Here is a diaginalisation argument.

Let $\{f_i\}$ be a countable set we find $g\not \in span \{f_i\} $.

Construct $g$ as follows.

Look at the vector $$(f_0(0), f_0(1))$$ define $(g(0),g(1))$ not to be a linear multiple of this vector. Now look at the vectors

$$(f_0(2), f_0(3), f_0(4))$$ $$(f_1(2), f_1(3), f_1(4))$$ define $(g(2),g(3),g(4))$ not a linear combination of these vectors. Now look at the vectors $$(f_0(5), f_0(6), f_0(7),f_0(8))$$ $$(f_1(5), f_1(6), f_1(7),f_1(8))$$ $$(f_2(5), f_2(6), f_2(7),f_2(8))$$

define $(g(5),g(6),g(7),g(8))$ not in the span of these three vectors, etc. I think the construction in clear, and $g$ is not in the span. Thus there is no countable basis.


There are uncountably many functions $\mathbb N\to\{0,1\}$. Well-order them all, and then remove each one that is a (finite) linear combination of vectors that come earlier in the well-order. The result is, by contruction, a linearly independent set in your vector space. How large is it?

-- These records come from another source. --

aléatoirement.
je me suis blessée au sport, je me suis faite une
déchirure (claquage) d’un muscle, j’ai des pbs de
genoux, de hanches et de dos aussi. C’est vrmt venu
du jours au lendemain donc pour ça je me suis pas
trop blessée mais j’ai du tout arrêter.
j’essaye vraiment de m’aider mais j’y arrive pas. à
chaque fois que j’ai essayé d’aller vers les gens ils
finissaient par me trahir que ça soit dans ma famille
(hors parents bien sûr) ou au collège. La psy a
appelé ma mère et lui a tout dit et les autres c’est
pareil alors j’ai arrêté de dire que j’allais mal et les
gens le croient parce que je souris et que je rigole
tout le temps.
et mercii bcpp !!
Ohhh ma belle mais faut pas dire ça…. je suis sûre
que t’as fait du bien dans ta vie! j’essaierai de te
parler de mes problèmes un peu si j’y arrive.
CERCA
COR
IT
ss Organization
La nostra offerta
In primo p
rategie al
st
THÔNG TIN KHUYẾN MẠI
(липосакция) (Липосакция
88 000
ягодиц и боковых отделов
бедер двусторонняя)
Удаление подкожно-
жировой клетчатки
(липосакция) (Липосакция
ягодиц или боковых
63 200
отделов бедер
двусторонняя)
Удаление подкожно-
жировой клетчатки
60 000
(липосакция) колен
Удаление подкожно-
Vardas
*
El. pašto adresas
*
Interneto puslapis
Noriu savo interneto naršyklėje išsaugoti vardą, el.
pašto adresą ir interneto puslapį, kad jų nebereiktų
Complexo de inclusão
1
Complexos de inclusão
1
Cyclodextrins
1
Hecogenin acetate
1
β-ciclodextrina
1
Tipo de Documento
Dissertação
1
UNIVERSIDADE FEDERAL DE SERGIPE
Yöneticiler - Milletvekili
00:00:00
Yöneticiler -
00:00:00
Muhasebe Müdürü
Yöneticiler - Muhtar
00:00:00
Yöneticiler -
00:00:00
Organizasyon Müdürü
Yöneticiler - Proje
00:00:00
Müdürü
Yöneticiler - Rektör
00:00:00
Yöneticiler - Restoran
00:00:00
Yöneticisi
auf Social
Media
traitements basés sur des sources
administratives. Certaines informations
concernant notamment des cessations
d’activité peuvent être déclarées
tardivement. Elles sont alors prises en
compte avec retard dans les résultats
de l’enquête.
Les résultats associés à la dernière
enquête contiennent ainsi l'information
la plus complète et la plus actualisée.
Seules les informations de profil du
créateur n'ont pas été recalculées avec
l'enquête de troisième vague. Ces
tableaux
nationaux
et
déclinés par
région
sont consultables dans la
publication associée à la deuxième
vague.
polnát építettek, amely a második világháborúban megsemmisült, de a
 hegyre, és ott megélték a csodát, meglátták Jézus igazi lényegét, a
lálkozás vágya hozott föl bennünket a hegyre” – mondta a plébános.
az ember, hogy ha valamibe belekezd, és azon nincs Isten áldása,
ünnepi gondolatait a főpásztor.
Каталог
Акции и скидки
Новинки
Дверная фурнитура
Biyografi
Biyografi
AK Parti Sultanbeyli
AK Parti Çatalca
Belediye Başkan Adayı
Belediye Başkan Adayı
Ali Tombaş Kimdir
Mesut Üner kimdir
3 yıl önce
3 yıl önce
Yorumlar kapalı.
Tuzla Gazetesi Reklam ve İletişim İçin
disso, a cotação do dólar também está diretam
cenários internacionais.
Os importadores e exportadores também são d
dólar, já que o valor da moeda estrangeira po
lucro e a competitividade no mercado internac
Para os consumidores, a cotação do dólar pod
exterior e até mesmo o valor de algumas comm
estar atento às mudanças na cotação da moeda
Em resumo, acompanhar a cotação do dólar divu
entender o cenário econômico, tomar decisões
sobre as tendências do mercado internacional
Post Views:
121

I claim that each of the removed vectors is not just a linear combination of vectors that remain, but a rational linear combination of such vectors. In each case, when we express the new vector as a linear combination of finitely many already-accepted ones, we have to solve an equation involving a matrix that is infinitely tall but has finite width. But because all elements are either $0$ or $1$, there are actually only finitely many different rows in the matrix, so we can find the coefficients by doing ordinary finite-dimensional linear algebra over $\mathbb Q$.

Now, if the reduced set of $0,1$-vectors were countable, there would be only countably many different finite rational combinations of them -- but this contradicts the fact that there are uncountably many vectors to express.

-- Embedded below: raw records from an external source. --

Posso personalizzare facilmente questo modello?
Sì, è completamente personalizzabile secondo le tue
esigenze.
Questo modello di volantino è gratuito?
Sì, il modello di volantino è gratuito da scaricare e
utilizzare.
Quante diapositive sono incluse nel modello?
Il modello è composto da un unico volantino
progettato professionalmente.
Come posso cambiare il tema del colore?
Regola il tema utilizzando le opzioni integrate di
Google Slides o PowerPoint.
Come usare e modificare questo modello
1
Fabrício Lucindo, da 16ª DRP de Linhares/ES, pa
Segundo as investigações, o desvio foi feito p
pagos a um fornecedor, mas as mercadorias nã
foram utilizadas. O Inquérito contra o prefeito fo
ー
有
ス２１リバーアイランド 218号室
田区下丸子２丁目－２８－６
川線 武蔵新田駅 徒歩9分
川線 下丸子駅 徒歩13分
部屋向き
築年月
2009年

So we have an uncountable linearly independent set in your vector space, and if we extend that to a basis, we get an uncountable basis.


I don't have a proof with Zorn's Lemma, but probably you like this one aswell:

The space you consider contains $\ell^\infty$, the space of bounded sequences, so if we can show that this space has an uncountable base the same is true for the space of all sequences.

The space $\ell^\infty$ can be made a Banach-space if we consider the supremum-norm on it. But infinite dimensional Banach-spaces can't have a countable Hamel-Base which is due to Baire's theorem.

If $(b_n)_{n\in\mathbb N}$ was a Hamel-base of $\ell^\infty$ then $\ell^\infty = \bigcup_{n\in\mathbb N}\operatorname{span}(b_1,...,b_n)$. Baire's theorem tells us that one of the sets in the union has nonempty interior, thus is all of $\ell^\infty$ because it is also a subspace. This is a contradiction because it would make $\ell^\infty$ finite-dimensional.